**TASK OBJECTIVE:** Wherever the line with "ADVE-223, label: DB -> API" sits in the listing below, transcribe from it up to and including the line with "ADVE-250, due: Jul 3 -> Jul 4", exactly, and leave the remaining lines out.

[DATA FOR THE TASK — start]

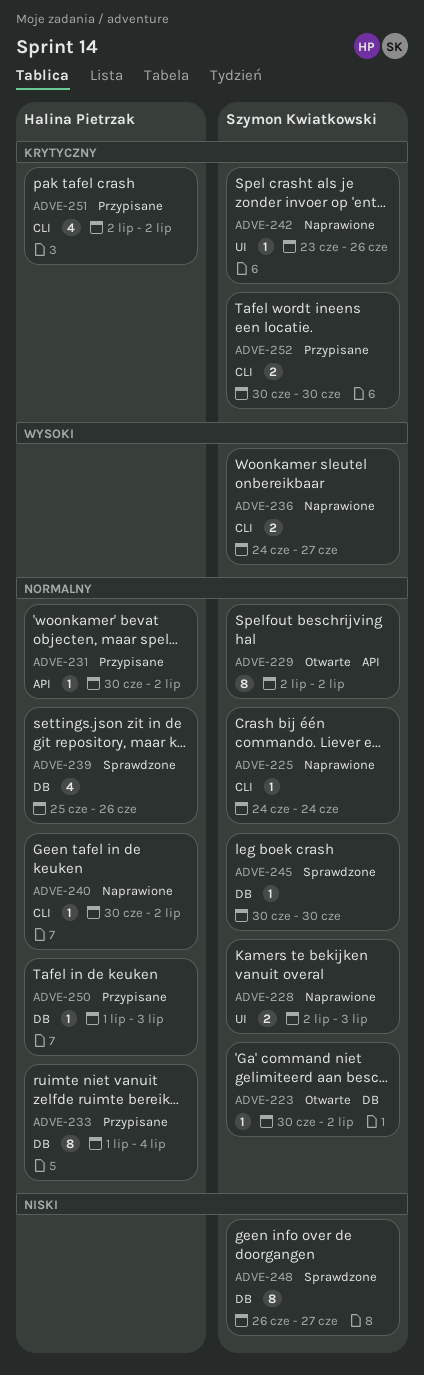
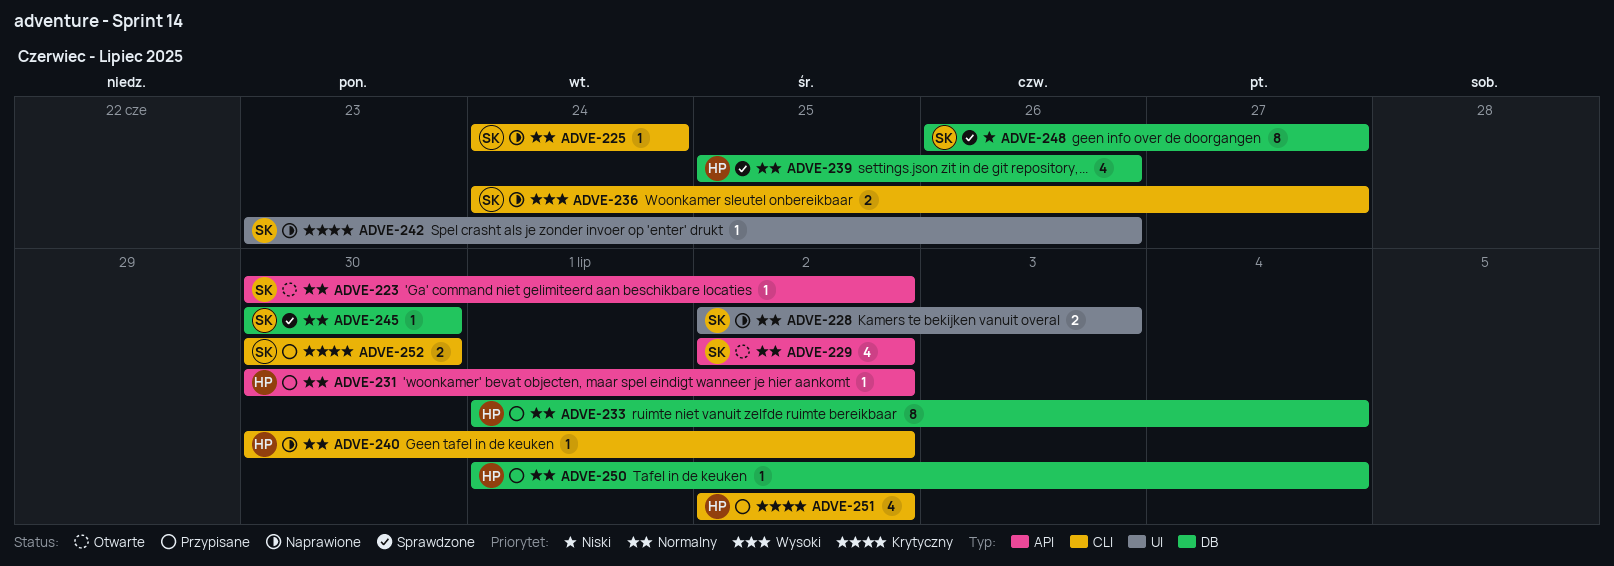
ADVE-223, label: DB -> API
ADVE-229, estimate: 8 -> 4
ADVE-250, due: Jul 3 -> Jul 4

[DATA FOR THE TASK — finish]
[DATA FOR THE TASK — start]

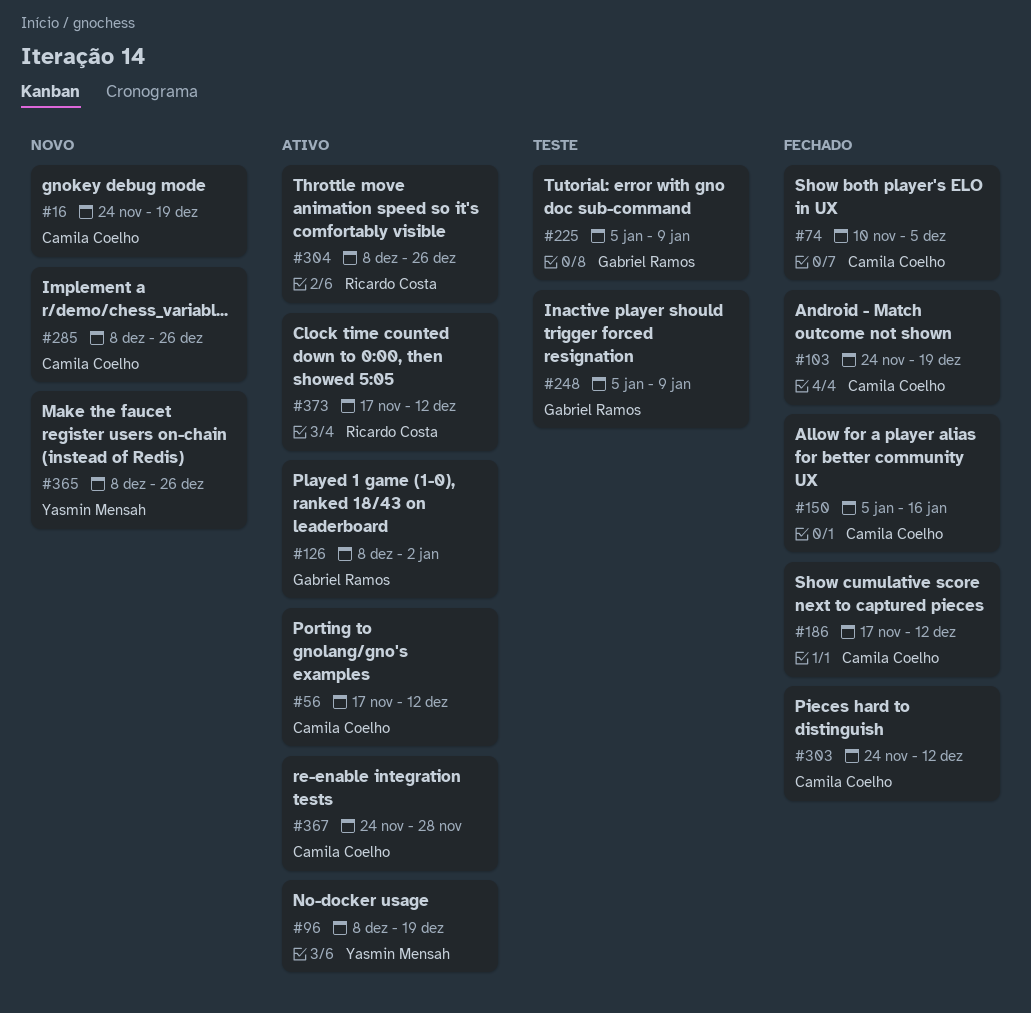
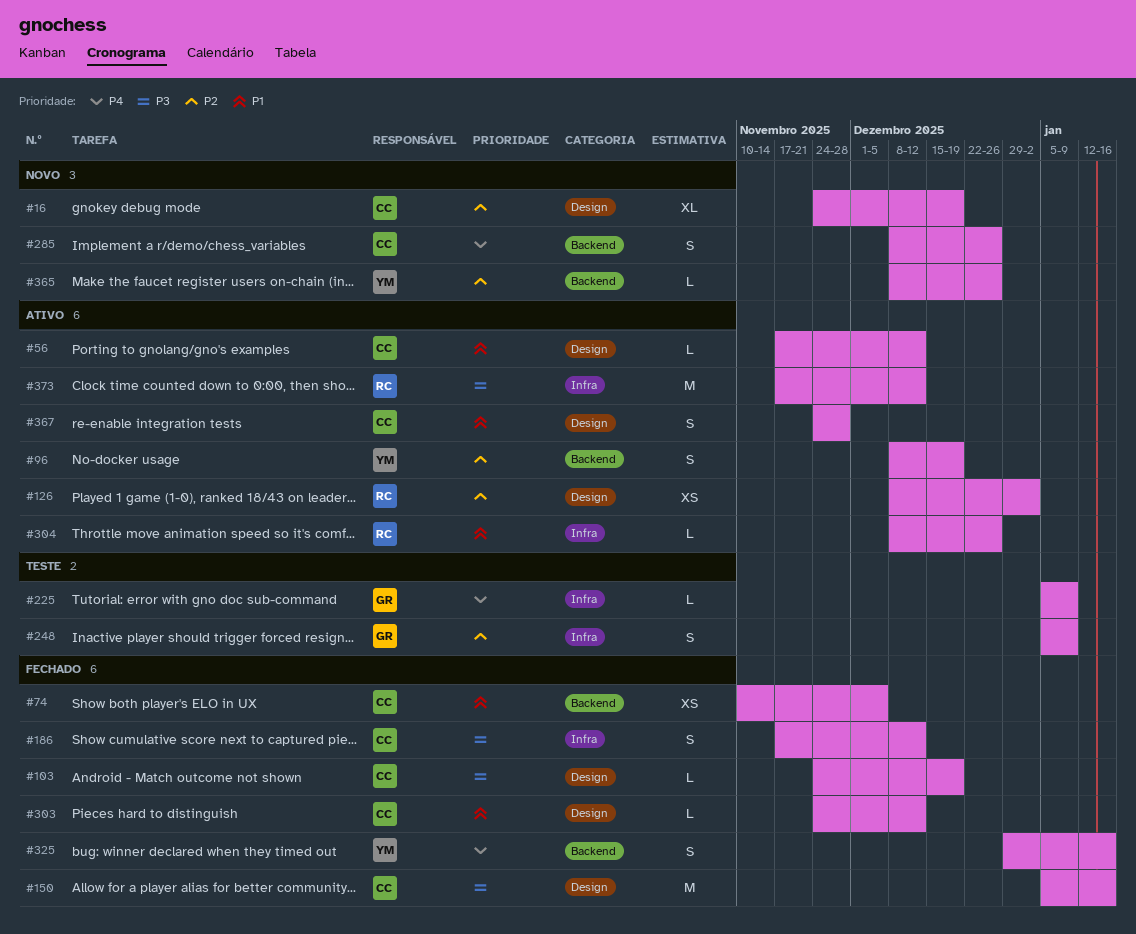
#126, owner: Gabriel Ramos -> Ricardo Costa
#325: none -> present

[DATA FOR THE TASK — finish]

**EXPECTED OUTPUT:**
ADVE-223, label: DB -> API
ADVE-229, estimate: 8 -> 4
ADVE-250, due: Jul 3 -> Jul 4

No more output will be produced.